A jury found appellant, Robert Ziegelmair, guilty of cruelty to animals. The court then sentenced appellant to one year in jail, suspended for one year of community supervision, and a $100 fine. We address whether the trial court erred by: (1) denying appellant’s motion to recuse; (2) denying appellant’s motion to quash the warrant for appellant’s arrest; (3) admitting photographs of wounds on appellant’s dog; and (4) admitting the testimony of veterinarians who examined appellant’s dog prior to the issuance of a warrant for its seizure. We affirm.
League City Animal Control received a call asking that someone come to pick up a dog that had wandered onto the caller’s property. Officer Robinson was dispatched to pick up the dog, a Labrador retriever named “Jake.”1 The address to which Robinson was dispatched was not appellant’s address.
Upon arrival, Robinson noticed Jake appeared thin and dirty. Robinson also observed a severe laceration on Jake’s neck where his skin had grown through his collar’s buckle. A pungent odor came from the wound on Jake’s neck. Robinson notified his supervisor, Officer Pierce, of Jake’s condition. Pierce instructed Robinson to take Jake to the League City Police Station.
At the station, Pierce noticed that Jake’s neck had grown around his collar, to the extent that his collar was barely visible. Pierce also noticed excessive blood, puss, and a pungent smell coming from the wound caused by the embedded collar. To relieve the pressure on Jake’s neck, the officers tried to cut off Jake’s collar. However, the collar’s buckle was so embedded in Jake’s skin that they were only able to cut off a portion of the collar. Using the information printed on Jake’s tags, the officers attempted to contact appellant, but they were unsuccessful.
Pierce instructed Robinson to take Jake to a veterinarian clinic immediately, to have his collar removed and to have the veterinarian evaluate Jake’s medical condition. The veterinarians surgically removed Jake’s collar, and treated an approximately one-inch gash where Jake’s neck had grown into the collar. This condition was caused by the 14-inch collar that was left on Jake’s 18-inch neck.

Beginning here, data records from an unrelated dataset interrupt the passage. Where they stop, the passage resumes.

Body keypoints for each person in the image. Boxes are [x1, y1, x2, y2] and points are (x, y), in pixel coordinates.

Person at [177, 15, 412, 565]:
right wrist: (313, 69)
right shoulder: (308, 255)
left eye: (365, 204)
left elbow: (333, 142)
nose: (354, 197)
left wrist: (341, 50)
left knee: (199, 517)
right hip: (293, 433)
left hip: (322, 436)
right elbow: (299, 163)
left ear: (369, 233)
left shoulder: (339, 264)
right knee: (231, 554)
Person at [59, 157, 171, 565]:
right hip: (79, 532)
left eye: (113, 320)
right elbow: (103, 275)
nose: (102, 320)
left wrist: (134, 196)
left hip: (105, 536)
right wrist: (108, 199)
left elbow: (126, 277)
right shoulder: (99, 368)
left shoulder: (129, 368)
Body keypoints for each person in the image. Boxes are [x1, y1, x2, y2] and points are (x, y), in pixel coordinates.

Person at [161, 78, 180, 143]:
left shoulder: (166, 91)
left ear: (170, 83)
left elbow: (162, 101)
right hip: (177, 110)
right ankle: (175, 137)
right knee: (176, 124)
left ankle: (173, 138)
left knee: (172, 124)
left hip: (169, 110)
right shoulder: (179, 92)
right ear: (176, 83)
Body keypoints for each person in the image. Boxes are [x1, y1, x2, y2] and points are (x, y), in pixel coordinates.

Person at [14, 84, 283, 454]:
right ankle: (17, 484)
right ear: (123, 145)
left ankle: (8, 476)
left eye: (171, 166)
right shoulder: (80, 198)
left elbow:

Admissibility of Veterinarians’ Testimony
In his fourth point of error, appellant complains that the trial court erred by not excluding testimony from the veterinarians who examined Jake. Appellant contends League City animal control officers seized Jake without a warrant when they took Jake to be examined. Appellant argues that the veterinarians’ examination was performed on Jake without a warrant, and therefore the trial court should have excluded their testimony. Appellant’s objection was proper and timely.
The Galveston County Health District’s Rules for Animal Control provide that if a dog is found trespassing or running at large upon any private property, any person may “take up” the dog and deliver it to the regulatory authority. GALVESTON COUNTY, TEX., R. FOR ANIMAL CONTROL .015(c). Once the regulatory authority has possession of the dog, it shall hold and dispose of the dog as though it had been found running at large and impounded. GALVESTON COUNTY, TEX., R. FOR ANIMAL CONTROL .015(d). These provisions expressly authorized Jake’s seizure by the private citizen who turned Jake over to the League City Animal Control Department, the regulatory authority. Therefore, Officer Robinson’s warrantless seizure of Jake was lawful.

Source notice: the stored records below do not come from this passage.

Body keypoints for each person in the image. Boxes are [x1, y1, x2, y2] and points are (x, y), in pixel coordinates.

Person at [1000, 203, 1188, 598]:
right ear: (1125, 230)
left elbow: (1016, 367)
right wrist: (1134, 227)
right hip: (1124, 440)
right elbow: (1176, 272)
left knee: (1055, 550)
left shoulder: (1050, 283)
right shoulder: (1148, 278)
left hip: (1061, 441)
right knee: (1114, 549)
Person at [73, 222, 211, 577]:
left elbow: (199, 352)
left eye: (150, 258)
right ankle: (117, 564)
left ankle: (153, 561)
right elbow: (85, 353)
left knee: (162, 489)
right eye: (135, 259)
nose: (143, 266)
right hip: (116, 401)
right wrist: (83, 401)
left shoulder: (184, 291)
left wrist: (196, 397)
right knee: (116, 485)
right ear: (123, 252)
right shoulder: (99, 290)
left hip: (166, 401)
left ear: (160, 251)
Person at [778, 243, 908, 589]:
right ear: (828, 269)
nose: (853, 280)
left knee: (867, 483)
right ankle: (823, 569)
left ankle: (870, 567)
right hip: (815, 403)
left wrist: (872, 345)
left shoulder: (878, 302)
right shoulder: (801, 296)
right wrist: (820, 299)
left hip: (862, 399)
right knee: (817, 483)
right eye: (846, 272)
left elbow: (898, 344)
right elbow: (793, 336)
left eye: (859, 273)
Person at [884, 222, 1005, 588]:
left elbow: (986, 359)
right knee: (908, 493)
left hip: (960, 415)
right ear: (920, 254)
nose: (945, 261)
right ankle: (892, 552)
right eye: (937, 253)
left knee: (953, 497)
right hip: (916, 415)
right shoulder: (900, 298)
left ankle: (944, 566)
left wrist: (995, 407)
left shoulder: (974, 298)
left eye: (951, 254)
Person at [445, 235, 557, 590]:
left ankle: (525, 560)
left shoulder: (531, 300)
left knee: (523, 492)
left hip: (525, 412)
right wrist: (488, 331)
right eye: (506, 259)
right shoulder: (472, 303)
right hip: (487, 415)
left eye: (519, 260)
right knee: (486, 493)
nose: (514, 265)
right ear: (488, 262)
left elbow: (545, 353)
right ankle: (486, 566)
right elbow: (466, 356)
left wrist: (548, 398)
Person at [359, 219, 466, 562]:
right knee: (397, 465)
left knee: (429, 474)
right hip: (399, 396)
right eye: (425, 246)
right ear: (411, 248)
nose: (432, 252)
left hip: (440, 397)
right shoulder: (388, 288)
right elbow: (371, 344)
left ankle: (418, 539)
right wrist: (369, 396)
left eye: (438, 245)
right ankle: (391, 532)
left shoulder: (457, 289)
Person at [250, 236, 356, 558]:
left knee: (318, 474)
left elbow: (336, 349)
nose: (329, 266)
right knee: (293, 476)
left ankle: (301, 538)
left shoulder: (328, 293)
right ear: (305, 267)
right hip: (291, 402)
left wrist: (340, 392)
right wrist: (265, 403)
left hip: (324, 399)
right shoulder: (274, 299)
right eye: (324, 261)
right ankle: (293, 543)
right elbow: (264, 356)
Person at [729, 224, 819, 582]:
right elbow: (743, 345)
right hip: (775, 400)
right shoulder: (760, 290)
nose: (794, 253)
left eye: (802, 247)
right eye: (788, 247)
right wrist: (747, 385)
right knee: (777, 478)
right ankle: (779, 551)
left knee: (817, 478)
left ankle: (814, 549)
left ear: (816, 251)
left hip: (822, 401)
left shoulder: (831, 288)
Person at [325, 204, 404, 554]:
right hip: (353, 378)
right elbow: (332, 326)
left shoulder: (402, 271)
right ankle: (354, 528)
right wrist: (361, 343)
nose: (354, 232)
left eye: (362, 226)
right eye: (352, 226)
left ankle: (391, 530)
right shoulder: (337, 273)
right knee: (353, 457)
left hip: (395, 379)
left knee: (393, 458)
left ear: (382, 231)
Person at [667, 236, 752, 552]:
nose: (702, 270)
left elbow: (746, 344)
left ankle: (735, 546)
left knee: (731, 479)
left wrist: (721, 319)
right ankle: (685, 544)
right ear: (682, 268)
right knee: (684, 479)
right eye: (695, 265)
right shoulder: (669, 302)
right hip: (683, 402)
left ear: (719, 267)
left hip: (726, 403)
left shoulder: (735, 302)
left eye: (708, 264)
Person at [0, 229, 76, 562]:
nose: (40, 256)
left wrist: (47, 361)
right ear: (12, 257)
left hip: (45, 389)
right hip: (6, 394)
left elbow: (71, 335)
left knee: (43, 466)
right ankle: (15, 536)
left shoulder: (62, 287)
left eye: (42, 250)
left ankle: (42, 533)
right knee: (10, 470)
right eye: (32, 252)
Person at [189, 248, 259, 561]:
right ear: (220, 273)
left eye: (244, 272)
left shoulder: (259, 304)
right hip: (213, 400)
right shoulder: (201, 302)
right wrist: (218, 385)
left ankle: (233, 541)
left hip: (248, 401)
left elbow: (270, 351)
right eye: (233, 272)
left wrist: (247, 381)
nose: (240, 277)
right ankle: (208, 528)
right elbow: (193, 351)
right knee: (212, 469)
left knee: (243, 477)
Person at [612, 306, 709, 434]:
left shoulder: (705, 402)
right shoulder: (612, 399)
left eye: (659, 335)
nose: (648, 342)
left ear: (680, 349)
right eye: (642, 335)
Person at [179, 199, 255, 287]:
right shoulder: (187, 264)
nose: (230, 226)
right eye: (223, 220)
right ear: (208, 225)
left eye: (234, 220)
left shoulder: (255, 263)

When a dog is impounded and the dog is found to be diseased, sick, injured, or otherwise unhealthy, animal control officers are authorized to dispose of such a dog immediately. GALVESTON COUNTY, TEX., R. FOR ANIMAL CONTROL .023(b). This provision implicitly gives animal control officers authority to have an impounded dog medically evaluated, to determine whether it is diseased, sick, injured, or otherwise unhealthy. Based upon the animal control department’s authority to have dogs medically evaluated, we conclude that Officer Robinson’s warrantless transporting of Jake to the veterinarian clinic and the veterinarian’s examination of Jake was authorized. Accordingly, the trial court did not err in admitting the veterinarians’ testimony regarding their examination of Jake.
We overrule appellant’s fourth point of error.
The discussion of the remaining points of error does not meet the criteria for publication, and is thus ordered not published. TEX.R.APP. P. 47.4. We affirm the judgment of the trial court.
1. Robinson picked up two dogs; appellant was charged with cruelty to both. However, because appellant was only convicted of cruelty to Jake, we will confine our analysis and statement of the facts to Jake.